§ **TASK**: Report the count, and only the count, of lines in the records that include the word "TRIANGLE".

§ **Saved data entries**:

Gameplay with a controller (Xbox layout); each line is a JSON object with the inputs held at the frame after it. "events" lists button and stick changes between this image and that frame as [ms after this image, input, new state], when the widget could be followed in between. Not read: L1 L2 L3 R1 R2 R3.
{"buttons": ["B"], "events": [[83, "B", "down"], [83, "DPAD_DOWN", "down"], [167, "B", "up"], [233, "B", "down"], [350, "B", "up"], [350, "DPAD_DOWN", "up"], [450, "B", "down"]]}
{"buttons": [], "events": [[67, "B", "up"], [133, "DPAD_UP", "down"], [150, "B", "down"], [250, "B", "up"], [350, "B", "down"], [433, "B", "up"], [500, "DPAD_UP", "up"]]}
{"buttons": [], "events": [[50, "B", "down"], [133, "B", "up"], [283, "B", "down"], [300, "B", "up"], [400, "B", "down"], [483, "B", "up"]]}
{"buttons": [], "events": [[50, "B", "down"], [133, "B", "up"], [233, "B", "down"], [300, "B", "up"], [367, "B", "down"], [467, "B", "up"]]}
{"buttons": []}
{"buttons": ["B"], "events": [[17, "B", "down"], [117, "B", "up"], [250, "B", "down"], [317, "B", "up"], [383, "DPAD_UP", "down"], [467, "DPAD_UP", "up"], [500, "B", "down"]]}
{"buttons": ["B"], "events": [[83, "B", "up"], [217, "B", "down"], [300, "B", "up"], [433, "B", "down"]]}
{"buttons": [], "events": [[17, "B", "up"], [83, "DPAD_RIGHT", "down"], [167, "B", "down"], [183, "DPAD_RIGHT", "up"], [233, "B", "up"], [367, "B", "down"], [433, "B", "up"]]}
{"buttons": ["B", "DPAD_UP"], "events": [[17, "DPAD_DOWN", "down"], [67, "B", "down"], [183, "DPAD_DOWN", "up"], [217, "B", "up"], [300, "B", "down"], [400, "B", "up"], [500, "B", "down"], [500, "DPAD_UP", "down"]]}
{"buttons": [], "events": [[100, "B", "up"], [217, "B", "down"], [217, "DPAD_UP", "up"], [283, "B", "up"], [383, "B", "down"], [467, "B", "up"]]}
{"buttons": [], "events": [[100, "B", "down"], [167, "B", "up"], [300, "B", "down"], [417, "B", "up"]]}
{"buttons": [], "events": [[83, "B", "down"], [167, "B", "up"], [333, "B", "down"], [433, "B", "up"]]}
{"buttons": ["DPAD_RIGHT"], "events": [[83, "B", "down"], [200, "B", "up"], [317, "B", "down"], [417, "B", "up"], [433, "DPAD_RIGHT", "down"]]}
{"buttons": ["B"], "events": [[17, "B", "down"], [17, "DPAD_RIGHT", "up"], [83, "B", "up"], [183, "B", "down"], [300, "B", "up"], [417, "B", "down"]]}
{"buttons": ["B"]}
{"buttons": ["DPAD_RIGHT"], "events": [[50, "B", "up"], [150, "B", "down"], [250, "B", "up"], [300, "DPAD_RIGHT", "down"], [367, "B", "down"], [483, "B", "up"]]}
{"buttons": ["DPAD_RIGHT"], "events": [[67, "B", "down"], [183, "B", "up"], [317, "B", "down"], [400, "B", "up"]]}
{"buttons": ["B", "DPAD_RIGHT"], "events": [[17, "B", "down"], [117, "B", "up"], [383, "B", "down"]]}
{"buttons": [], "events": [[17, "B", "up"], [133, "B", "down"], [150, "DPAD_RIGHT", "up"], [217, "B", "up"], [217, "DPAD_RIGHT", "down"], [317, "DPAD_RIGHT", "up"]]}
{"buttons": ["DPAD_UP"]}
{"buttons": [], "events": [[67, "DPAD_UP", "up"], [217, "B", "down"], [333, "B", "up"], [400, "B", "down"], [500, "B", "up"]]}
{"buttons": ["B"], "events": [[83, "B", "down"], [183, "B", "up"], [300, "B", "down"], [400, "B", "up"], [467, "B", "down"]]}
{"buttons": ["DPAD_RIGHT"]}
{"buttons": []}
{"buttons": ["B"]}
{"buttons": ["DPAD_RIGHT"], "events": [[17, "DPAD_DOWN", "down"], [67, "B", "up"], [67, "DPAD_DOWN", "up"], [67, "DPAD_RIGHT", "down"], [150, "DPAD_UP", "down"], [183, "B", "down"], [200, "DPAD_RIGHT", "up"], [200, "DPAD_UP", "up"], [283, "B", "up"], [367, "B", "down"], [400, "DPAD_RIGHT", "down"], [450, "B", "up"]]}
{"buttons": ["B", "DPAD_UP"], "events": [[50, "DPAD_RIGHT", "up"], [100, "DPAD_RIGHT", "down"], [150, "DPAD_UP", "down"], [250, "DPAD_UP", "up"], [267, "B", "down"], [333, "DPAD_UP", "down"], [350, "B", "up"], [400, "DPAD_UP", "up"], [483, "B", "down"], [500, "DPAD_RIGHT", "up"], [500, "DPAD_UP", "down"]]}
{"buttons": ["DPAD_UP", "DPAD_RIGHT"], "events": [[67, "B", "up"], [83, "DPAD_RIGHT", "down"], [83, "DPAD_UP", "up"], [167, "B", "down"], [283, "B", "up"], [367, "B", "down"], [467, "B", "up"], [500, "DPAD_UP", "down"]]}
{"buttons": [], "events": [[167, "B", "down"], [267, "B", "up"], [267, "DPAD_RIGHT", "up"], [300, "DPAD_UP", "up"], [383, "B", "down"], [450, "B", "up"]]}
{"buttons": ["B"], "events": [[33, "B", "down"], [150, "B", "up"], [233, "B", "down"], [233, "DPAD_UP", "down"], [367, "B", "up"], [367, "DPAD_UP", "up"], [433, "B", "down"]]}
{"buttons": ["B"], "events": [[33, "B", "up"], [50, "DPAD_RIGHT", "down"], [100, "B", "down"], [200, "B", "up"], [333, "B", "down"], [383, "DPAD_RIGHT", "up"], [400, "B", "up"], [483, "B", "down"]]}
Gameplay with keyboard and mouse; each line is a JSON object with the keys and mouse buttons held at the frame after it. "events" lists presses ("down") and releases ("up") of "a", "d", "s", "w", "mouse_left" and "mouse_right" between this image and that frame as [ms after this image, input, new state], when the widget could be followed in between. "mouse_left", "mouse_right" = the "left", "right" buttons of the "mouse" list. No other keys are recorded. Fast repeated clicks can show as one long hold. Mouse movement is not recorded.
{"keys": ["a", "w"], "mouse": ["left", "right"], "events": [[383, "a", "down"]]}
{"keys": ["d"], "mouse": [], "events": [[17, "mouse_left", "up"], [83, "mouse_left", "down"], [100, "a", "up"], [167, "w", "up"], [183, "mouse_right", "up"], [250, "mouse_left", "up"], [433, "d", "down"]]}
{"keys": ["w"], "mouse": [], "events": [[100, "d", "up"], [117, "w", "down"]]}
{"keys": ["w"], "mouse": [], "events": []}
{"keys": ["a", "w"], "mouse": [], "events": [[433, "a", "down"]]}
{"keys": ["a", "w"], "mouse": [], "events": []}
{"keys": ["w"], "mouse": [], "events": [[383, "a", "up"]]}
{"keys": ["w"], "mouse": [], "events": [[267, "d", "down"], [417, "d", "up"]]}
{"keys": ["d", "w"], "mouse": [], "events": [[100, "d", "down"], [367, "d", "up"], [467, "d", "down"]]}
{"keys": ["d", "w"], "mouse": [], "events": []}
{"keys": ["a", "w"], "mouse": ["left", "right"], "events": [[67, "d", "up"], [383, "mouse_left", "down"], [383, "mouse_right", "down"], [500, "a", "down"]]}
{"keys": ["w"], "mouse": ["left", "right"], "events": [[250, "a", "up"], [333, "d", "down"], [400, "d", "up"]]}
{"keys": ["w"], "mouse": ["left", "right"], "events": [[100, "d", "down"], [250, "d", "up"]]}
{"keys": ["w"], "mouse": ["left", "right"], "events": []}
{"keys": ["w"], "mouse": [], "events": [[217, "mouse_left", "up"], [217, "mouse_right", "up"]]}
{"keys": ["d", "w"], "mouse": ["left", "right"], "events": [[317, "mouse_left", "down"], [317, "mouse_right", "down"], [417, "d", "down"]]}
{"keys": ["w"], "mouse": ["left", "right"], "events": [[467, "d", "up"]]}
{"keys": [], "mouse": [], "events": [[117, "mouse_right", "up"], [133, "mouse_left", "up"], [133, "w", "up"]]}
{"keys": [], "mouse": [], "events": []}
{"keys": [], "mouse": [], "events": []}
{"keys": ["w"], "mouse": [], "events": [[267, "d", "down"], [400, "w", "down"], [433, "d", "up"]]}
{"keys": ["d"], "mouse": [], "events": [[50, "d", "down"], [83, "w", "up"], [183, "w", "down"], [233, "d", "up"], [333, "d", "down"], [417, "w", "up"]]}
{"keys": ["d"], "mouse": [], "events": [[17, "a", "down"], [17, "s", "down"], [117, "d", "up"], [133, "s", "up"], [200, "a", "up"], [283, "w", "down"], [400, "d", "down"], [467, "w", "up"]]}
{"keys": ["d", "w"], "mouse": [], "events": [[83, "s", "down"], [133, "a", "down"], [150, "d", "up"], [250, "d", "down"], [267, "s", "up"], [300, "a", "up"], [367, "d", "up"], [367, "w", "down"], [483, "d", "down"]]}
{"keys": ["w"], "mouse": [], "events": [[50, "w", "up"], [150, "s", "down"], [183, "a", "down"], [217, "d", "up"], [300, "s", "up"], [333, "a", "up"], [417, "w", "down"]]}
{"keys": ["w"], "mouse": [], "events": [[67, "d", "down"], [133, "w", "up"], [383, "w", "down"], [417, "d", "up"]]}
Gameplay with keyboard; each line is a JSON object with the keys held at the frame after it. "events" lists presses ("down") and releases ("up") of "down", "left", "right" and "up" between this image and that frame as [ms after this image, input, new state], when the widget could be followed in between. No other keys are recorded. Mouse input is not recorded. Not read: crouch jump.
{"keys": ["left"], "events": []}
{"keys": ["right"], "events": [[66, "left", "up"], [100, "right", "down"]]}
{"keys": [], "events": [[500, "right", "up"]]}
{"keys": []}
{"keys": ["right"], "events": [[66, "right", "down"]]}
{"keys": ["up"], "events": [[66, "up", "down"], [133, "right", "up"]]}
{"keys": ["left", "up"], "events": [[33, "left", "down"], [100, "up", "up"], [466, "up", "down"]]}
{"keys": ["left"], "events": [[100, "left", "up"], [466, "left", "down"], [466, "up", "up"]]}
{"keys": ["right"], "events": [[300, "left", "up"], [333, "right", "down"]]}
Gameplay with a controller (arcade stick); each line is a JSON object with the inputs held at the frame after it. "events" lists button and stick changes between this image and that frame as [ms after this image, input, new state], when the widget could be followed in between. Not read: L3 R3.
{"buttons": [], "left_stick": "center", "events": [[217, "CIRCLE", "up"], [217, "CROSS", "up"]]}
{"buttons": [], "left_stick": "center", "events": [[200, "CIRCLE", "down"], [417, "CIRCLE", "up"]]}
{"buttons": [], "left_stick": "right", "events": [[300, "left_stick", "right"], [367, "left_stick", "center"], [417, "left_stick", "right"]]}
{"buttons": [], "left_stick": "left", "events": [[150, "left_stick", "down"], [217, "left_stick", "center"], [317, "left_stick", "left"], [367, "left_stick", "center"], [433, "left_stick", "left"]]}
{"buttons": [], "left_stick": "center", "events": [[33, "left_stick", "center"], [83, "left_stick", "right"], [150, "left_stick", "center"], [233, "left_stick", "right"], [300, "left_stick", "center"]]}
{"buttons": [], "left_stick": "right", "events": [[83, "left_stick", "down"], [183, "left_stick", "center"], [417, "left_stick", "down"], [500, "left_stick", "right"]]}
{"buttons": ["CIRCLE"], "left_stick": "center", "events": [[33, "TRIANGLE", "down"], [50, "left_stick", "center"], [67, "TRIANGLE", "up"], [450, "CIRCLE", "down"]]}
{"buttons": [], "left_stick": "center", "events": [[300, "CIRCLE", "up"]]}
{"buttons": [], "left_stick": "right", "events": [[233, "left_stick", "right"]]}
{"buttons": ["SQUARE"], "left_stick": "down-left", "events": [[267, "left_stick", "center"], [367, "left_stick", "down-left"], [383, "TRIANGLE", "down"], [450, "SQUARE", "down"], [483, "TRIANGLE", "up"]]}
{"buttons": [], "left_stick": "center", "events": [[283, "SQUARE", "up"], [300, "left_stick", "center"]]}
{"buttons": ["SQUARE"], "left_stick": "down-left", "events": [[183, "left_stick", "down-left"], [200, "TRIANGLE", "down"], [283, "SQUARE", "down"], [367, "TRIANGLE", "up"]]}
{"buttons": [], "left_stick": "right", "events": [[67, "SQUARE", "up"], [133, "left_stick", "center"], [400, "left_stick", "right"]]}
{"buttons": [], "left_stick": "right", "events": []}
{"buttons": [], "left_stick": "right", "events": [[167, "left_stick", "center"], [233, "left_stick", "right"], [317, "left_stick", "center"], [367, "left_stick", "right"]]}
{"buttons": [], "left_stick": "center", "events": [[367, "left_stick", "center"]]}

§ **WORKED SOLUTION**: 3